### Instructions to follow
Look through the listing below, and wherever a line has the string "lines", copy it.
:: Data ::
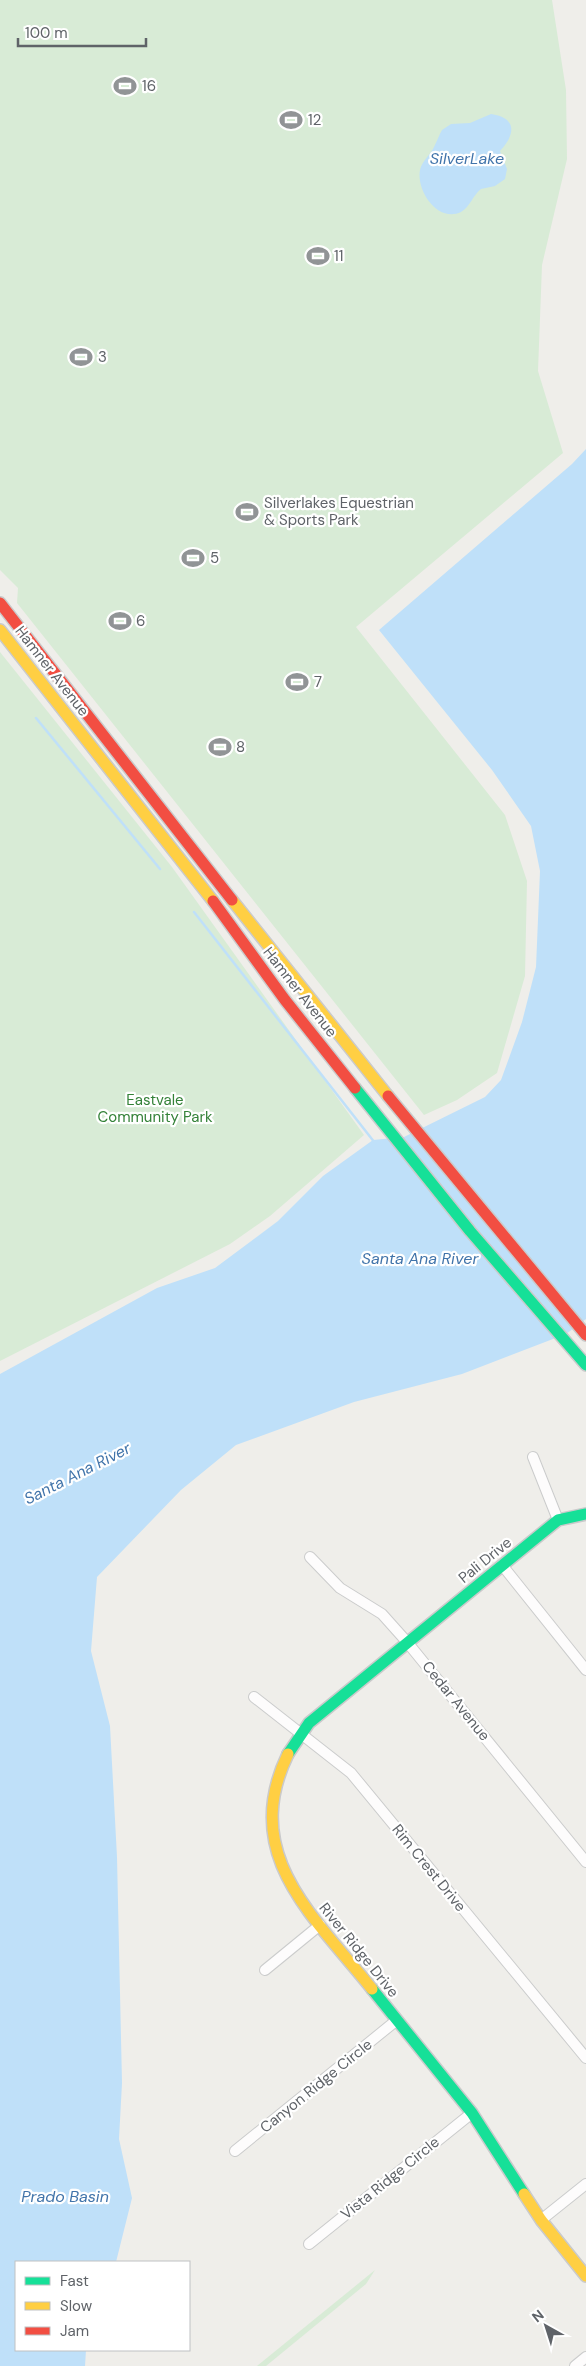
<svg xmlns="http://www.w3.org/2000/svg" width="586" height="2366" viewBox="0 0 586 2366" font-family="'DM Sans',sans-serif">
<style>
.green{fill:#d8ebd6}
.water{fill:#bfe0f9}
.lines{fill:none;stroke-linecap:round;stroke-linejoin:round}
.stream{stroke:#bfe0f9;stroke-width:2.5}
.street-casing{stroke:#cbcccc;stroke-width:12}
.fast-casing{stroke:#cacacb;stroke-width:14}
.slow-casing{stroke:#cacacb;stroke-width:14}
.jam-casing{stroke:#cacacb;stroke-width:14}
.street{stroke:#fdfcfc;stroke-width:10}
.fast{stroke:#16e098;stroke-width:11}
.slow{stroke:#ffcf43;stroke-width:11}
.jam{stroke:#f24e42;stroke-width:11}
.labels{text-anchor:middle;stroke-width:4.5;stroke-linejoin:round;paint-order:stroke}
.poi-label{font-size:15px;fill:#5f6368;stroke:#fff;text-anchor:start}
.street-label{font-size:15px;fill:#5f6368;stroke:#fff}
.park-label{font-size:15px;fill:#348238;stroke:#fff}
.water-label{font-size:16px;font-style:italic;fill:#4174aa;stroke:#fff}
</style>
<rect width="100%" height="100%" fill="#efeeea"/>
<g class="green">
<path d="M0,0h552l14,90 1,69 -25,106 -4,106 25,82 -207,174 149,188 22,66 -2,95 -28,97 -40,27 -33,15 -407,-512 1,-15 -18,-18z"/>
<path d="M0,652l172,215 192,268 -94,81 -40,28 -230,117z"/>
<path d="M375,2270l-9,14 -100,82h-9z"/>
</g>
<g class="water">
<path d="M491,114c27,4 24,21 9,37l7,18 -2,10 -10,7 -14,3c-8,6 -11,18 -20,23 -23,11 -45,-21 -41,-42 2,-9 10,-15 14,-23 3,-6 5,-12 8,-17l9,-6 19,-1z"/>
<path d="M586,449v870l-20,15 -104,40 -108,28 -118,43 -55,45 -84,87 -6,74 19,75 7,131 5,226 -3,56 13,59 -16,64h-100v88h70l-1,16h-85v-992l157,-86 58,-20 63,-47 45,-45 50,-36 31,-3 81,-40 16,-17 21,-58 14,-55 4,-96 -9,-45 -39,-56 -113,-140 193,-166z"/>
</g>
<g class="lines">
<g class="stream">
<path d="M36,718l124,151"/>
<path d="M194,912l181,231"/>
</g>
<defs>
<g id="street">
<path d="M533,1457l25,63"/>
<path d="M310,1557l30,31 42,26 25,28 179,220"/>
<path d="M502,1565l84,105"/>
<path d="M254,1697l97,76 235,285"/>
<path d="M265,1970l55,-45"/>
<path d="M235,2151l162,-131"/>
<path d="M541,2220l45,-36"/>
<path d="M309,2244l163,-131"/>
<path d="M575,2366l11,-9"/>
</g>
<g id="fast">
<path d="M355,1088l115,143 116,134"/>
<path d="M288,1754l21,-31 249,-203 28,-6"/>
<path d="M372,1989l100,124 52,81"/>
</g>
<g id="slow">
<path d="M0,630l213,271"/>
<path d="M232,900l156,196"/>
<path d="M288,1754c-49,101 26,162 84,235"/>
<path d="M524,2194l17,26 45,56"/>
</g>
<g id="jam">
<path d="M0,603l232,297"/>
<path d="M213,901l72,99 70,88"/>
<path d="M388,1096l198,239"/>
</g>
</defs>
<use href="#street" class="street-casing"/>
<use href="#fast" class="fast-casing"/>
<use href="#slow" class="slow-casing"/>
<use href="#jam" class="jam-casing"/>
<use href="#street" class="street"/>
<use href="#fast" class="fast"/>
<use href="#slow" class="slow"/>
<use href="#jam" class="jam"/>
</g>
<defs>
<symbol id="stadium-bare" viewBox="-9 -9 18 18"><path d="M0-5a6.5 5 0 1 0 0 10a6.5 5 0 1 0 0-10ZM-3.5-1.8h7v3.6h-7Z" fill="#919496" stroke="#fff" stroke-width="2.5" paint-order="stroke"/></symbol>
</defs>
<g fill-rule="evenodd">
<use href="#stadium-bare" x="109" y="70" width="32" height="32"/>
<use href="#stadium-bare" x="275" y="104" width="32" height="32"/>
<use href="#stadium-bare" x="302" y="240" width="32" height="32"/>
<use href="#stadium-bare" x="65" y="341" width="32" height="32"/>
<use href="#stadium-bare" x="231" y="496" width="32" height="32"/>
<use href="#stadium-bare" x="177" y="542" width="32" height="32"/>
<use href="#stadium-bare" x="104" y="605" width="32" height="32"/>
<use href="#stadium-bare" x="281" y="666" width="32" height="32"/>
<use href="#stadium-bare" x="204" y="731" width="32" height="32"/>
</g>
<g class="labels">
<g class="poi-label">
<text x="142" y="91">16</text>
<text x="308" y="125">12</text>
<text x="334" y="261">11</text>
<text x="98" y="362">3</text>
<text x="264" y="508">Silverlakes Equestrian<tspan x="264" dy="17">&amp; Sports Park</tspan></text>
<text x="210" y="563">5</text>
<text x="136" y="626">6</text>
<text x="314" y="687">7</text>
<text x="236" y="752">8</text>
</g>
<g class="street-label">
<text transform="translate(52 671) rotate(52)" y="5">Hamner Avenue</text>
<text transform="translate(300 992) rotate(52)" y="5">Hamner Avenue</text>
<text transform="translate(485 1560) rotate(-39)" y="5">Pali Drive</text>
<text transform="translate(456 1701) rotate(51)" y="5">Cedar Avenue</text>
<text transform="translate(429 1868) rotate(51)" y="5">Rim Crest Drive</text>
<text transform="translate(359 1950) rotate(51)" y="5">River Ridge Drive</text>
<text transform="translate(316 2086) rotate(-39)" y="5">Canyon Ridge Circle</text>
<text transform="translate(390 2178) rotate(-39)" y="5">Vista Ridge Circle</text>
</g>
<g class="park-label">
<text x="155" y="1105">Eastvale<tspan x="155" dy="17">Community Park</tspan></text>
</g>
<g class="water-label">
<text x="467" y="164">SilverLake</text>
<text x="420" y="1264">Santa Ana River</text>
<text transform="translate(77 1473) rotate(-27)" y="6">Santa Ana River</text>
<text x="65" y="2202">Prado Basin</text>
</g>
</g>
<rect x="15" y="2261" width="175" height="90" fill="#ffffff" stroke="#bfc1c3"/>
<rect x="25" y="2277" width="25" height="8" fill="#16e098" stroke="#bfc1c3"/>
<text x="60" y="2286" font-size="15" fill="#5f6368">Fast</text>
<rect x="25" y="2302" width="25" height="8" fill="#ffcf43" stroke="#bfc1c3"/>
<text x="60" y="2311" font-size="15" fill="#5f6368">Slow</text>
<rect x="25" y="2327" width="25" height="8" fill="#f24e42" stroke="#bfc1c3"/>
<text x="60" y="2336" font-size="15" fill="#5f6368">Jam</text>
<g transform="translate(546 2326) rotate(321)" stroke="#ffffff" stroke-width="4" paint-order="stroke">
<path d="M0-4L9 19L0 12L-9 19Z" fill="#5f6368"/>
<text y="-8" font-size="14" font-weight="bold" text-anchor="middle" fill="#5f6368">N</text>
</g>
<path d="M18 38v8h128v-8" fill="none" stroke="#5f6368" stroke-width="2.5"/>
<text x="25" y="38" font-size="15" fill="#5f6368" stroke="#ffffff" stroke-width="4" paint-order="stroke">100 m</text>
</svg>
:::
### Task output
.lines{fill:none;stroke-linecap:round;stroke-linejoin:round}
<g class="lines">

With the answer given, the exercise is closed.